_原文_

######

【逃げ場がない】
ハハと暮らし始めて、あらためて痛感するようになった認知症の厄介なところは、主に2つあった。
1つ目は、何でもすぐに忘れてしまうこと。
認知症なんだから、ものを忘れるのは当たり前だろう?まあ、確かにそうなのだが。
食事をしたことを忘れるとか、いま言った話を忘れてまた同じ話をするとか、そういうのは別にいいのだ。むしろ、微笑ましいくらいですらある。
では、忘れることの何が問題なのか。それは、約束が成立しないことだ。
余分な買い物はしないで欲しい。
「分かった、次からちゃんと確認する」
風呂に入らないと肌荒れが治らないよ?
「じゃあ、明日は入るよ」
見知らぬ人を家に上げちゃだめだよ。
「そうだよね、危ないよね」
ポーにチョコレートをあげたら吐いちゃうから、与えないでね?
「そうだったの?知らなかった」
このようなやり取りが、幾度となく繰り返されては、すべて無かったことにされた。
約束を守れないのではなく、約束したことを覚えていない。色々なことを改善するために約束を取り交わすのだが、状況が1mmも好転しないのだ。
子供に言って聞かせるのと似ていて決定的に違うのは、「ものごとが良くなっていく展望が見えない」というところだった。
2つ目は、感情のコントロールが効かないところ。
認知症は、理性を司る大脳新皮質が縮んでいくので、ただでさえ感情の抑制が利かなくなり、わがままで怒りっぽくなる。ハハの場合、アルコールがそれに拍車をかけていた。
飲みに行った当日→ヘベレケで会話にならない。2日目→朝から非常にテンションが低く、ほぼ終日、機嫌が悪い。3日目→少しマシになる。4日目→禁断症状が出て攻撃的になり、飲みに出ていく(振り出しに戻る)。
つまるところ、機嫌がいい日がほとんどないのだ。

######

_提供一覧_
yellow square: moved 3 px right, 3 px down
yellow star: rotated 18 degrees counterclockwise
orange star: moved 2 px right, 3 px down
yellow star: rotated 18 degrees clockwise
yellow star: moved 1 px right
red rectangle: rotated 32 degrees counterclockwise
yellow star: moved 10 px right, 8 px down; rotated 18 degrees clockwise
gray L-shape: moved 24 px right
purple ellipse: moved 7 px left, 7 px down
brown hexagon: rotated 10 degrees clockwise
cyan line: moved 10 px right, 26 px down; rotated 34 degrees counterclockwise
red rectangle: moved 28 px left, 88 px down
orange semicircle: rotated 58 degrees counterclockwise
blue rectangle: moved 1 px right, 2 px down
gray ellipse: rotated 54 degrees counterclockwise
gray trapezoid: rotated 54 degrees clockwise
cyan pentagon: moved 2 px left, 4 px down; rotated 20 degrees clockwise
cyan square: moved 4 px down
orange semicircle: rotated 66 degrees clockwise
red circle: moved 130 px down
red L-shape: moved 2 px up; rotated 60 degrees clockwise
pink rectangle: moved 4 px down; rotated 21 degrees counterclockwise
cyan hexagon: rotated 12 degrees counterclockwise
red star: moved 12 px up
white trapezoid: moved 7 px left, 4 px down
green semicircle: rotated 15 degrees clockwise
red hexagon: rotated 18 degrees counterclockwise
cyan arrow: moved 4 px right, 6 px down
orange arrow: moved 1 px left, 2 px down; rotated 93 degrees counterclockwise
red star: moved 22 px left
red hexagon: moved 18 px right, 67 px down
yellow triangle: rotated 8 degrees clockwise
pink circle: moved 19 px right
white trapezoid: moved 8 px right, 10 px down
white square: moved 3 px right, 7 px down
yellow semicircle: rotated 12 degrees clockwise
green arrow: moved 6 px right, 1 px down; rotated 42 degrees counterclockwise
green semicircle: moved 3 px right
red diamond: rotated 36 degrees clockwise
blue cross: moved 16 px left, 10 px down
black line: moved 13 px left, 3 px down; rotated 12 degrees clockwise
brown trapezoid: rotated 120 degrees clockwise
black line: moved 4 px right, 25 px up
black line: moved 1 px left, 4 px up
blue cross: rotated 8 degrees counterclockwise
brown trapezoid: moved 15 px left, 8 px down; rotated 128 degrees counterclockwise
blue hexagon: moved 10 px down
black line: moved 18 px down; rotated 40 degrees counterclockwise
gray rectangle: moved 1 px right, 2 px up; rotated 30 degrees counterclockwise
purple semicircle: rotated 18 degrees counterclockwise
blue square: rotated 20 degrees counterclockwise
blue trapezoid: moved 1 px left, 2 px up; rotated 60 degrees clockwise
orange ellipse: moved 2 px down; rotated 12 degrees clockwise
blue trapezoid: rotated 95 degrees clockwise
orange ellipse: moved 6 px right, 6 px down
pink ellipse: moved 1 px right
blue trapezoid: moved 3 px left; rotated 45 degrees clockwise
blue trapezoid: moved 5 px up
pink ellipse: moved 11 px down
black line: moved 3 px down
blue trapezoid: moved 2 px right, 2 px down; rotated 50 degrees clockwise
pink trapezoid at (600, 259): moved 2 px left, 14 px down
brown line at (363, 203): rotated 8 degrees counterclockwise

######

_作業指示 1_
原文について、次の問いに答えよ。
(a) 認知症の厄介なところは、主にいくつあったと述べられているか。
(b) ハハの場合、感情の抑制が利かなくなることに拍車をかけていたものは何か。
(c) 飲みに行ってから4日目には、どうなると書かれているか。
_作業指示 2_
原文の「食事をしたことを忘れるとか、」から「見知らぬ人を家に上げちゃだめだよ。」までを、両端を含めてそのまま書き写してください。
一覧は原文とは別の資料である。

_解答 1_
(a) 2つ
(b) アルコール
(c) 禁断症状が出て攻撃的になり、飲みに出ていく(振り出しに戻る)。

_解答 2_
食事をしたことを忘れるとか、いま言った話を忘れてまた同じ話をするとか、そういうのは別にいいのだ。むしろ、微笑ましいくらいですらある。
では、忘れることの何が問題なのか。それは、約束が成立しないことだ。
余分な買い物はしないで欲しい。
「分かった、次からちゃんと確認する」
風呂に入らないと肌荒れが治らないよ?
「じゃあ、明日は入るよ」
見知らぬ人を家に上げちゃだめだよ。